A conversa não termina bem e António chega a dizer que, para ele, o filho está como se estivesse enterrado. As barreiras que o personagem tenta construir com o mundo externo, porém, não poderão ser mantidas por muito tempo.
Alguns dias depois, a visão de Elisa no escritório do médico do lar, doutor Bernardo, lhe causa certa comoção e reduz sua tentativa de tentar se distanciar da família. Seu coração ainda não é capaz de aceitar completamente a situação que ela lhe infligiu, mas como pai ele não consegue virar às costas à cena da filha chorando no gabinete do médico.
quis só que ela ficasse com aquela espécie de breve perdão, o único que eu conseguia dar-lhe. era um perdão rápido e pequeno. como se também eu pudesse, num momento, usar um coração pequenino para sentir menos as coisas ou ser uma espécie qualquer de sovina.
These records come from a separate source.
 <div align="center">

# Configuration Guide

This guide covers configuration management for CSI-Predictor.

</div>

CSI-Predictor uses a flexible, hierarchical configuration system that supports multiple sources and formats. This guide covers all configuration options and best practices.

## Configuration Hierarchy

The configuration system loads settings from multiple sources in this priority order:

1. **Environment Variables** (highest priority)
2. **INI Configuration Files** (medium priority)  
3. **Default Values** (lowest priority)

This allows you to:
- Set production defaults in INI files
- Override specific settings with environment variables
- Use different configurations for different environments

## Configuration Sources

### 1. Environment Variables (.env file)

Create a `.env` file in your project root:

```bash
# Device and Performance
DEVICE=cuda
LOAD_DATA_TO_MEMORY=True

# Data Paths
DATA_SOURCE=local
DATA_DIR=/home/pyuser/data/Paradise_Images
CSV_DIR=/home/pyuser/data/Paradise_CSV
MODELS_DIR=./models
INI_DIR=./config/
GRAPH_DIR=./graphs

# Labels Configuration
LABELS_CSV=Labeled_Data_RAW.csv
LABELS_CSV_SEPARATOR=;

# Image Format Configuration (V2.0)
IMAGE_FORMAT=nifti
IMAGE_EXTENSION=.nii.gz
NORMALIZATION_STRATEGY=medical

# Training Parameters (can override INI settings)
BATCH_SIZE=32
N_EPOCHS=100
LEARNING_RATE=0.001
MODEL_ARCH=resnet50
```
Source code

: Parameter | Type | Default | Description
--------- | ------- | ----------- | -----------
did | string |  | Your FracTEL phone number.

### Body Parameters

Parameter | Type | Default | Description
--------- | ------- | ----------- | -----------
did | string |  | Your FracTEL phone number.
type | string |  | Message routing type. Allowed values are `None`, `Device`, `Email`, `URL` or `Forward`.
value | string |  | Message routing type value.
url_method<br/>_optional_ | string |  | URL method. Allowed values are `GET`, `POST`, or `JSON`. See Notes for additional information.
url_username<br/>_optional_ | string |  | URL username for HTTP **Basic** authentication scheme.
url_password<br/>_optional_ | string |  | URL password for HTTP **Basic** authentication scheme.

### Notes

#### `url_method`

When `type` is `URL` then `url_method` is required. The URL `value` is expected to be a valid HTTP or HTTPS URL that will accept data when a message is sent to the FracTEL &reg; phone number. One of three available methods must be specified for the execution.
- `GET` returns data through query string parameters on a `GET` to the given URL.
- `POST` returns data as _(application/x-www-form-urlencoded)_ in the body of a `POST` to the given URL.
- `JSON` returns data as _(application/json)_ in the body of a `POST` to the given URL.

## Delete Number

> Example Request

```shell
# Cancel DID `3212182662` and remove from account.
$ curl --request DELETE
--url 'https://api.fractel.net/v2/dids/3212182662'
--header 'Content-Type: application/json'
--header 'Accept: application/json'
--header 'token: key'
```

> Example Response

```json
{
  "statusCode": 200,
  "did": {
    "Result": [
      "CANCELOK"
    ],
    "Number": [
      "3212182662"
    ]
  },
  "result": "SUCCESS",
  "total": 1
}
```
O que António não consegue perdoar é a ironia de estar trancafiado em um lugar ao qual tem que chamar de lar, e que ainda tem o péssimo nome de “idade feliz”. António também não consegue perdoar que, nesta idade, tenha que aprender novos hábitos, fazer novas amizades, encarar a solidão e a depressão sozinho quando tudo que esperava da velhice era um lento processo de desaprendizagem ao lado de Laura.
um problema com o ser-se velho é o de julgarem que ainda devemos aprender coisa quando, na verdade, estamos a desaprendê-las, e faz todo sentido que assim seja para que nos afundemos inconscientemente na iminência do desaparecimento. (…) a repreensão contínua passa por essa esperança imbecil de que amanhã sejamos mais espertos quando, pelas leis mais definidoras da vida, devemos só perder capacidades.
Para António, a perda de capacidades é como uma defesa natural, um instinto de sobrevivência, já que seria insuportável encarar o iminente desaparecimento com lucidez.